DIRECTIVE 1
Update the part of the listing that opens with the line containing "Document page, 1625x1125 pixels." and closes at the end of the listing, putting "written content" in place of "text content" and changing nothing else.

PASSAGE
★ ★ ★

### README.txt ###
### 14 Sep 2009 ###
### v0.2-beta ###
###################
### DOWNLOAD ###
#Download the source file
wget http://www.idi.ntnu.no/~satre/akane/AkaneRE-beta.tgz
#into a folder on your Unix, Linux, Mac, or CygWin system.
### INSTALL ###
#This creates a folder AkaneRE in the current directory,
# and puts everything there
tar -xvzf AkaneRE-bate.tgz
cd AkaneRE
make
less README.txt
### USAGE ###
#This way, you can watch the results and other debugging information in the AIMed.output.txt file
./akane script REMerge/smbm2akane/AImed.enju-ksdep.config.xml 2>AIMed.output.txt &
#On Sun-Grid:
# qrsh -nostdin ./akane script ......config.xml 2\>AIMed.output.txt &
### FILES ###
AkaneRE/ Main Folder, contains everything!
..Makefile type "make" to create akane executable
..README.txt you are reading the information in it right now
..HOWTO.txt TODO: things someone should take care of
..main.cpp starts everything, look here if you wonder which code to look at
..config.cpp reads the config.xml-file and sets all parameters for akane
..evaluation.cpp Does all the 10-fold calculations etc
..features.cpp extracting graph, path and Bag-Of-Word features from the parsers
..files.cpp handles the use of multiple inputfiles organized in folder structures
..namedEntities.cpp methods for dealing with custom Named Entity types
..parser.cpp coordinates the use of multiple parsers for better scores
..path.cpp supporting methods for handling parser graphs and paths
..reader.cpp reads all the SO and Parser inputfiles in different formats
..relations.cpp methods for dealing with custom Relation types
..results.cpp methods for dealing with custom Result and output types
..server.cpp support for never-ending reading from STDIO and predicting to STDOUT
..standoff.cpp general template for handling StandOff-annotated constituents, words..

★ ★ ★

DIRECTIVE 2
According to the README, which file should you look at if you wonder which code to look at?

★ ★ ★

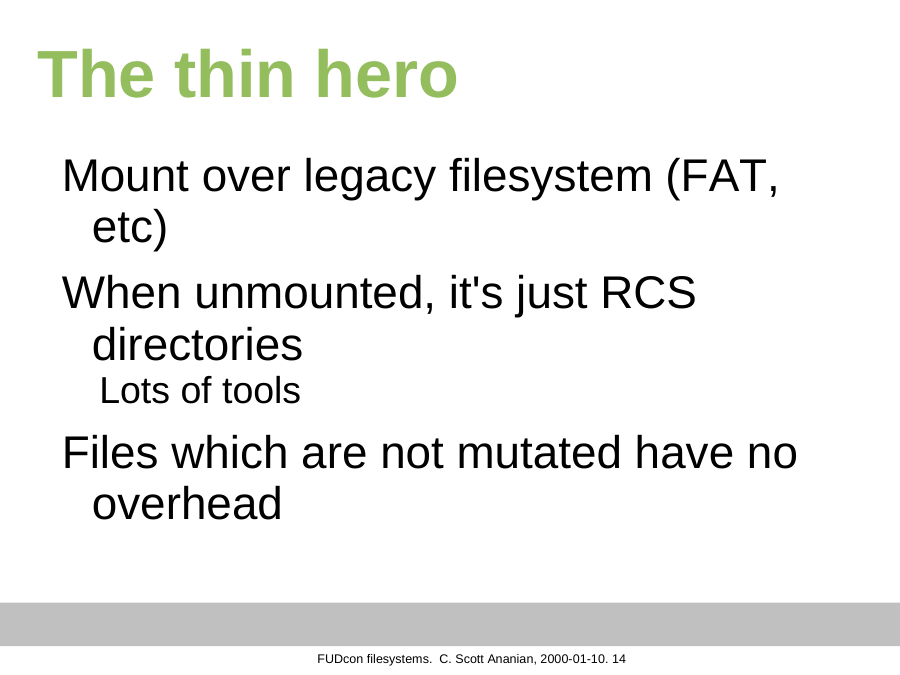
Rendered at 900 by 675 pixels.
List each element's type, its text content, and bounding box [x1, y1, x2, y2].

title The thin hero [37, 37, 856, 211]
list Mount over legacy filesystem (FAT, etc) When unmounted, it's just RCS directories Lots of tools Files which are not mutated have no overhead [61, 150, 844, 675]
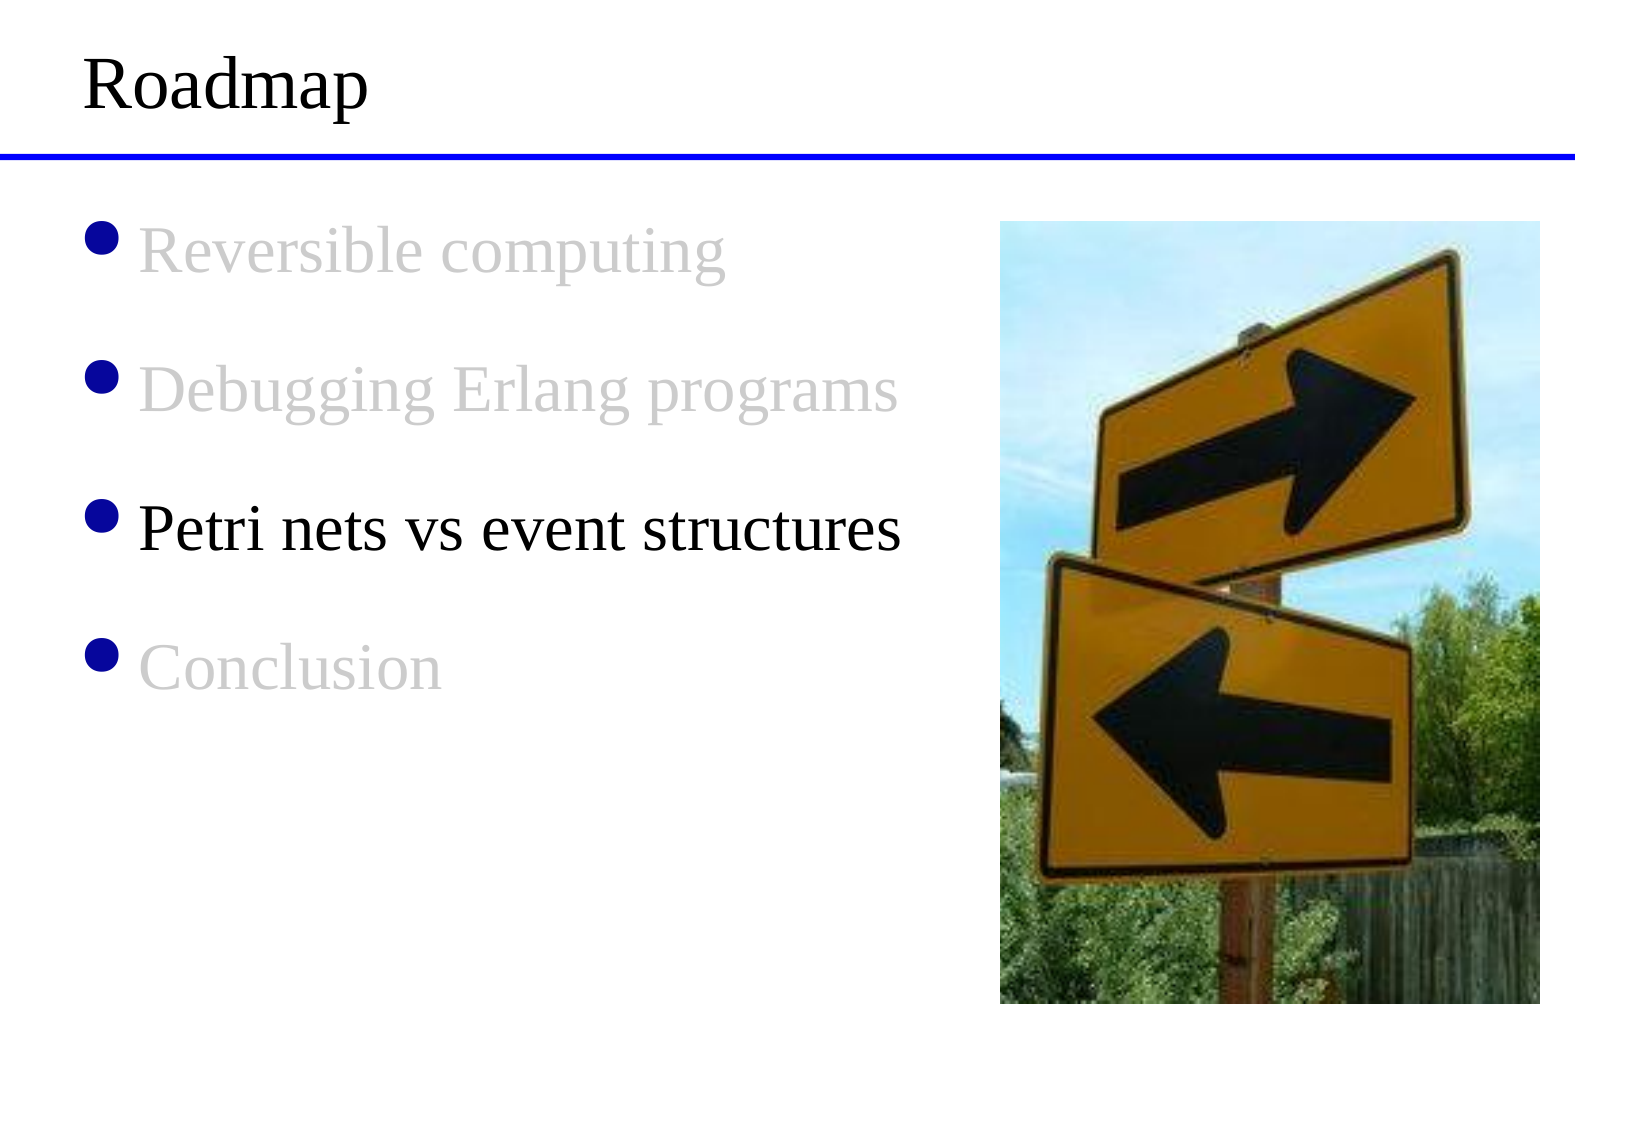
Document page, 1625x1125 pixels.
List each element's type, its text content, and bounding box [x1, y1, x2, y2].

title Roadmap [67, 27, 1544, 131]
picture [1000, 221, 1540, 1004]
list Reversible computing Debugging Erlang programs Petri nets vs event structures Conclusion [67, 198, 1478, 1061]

★ ★ ★

TASK ANSWER 1
Document page, 1625x1125 pixels.
List each element's type, its written content, and bounding box [x1, y1, x2, y2].

title Roadmap [67, 27, 1544, 131]
picture [1000, 221, 1540, 1004]
list Reversible computing Debugging Erlang programs Petri nets vs event structures Conclusion [67, 198, 1478, 1061]

TASK ANSWER 2
main.cpp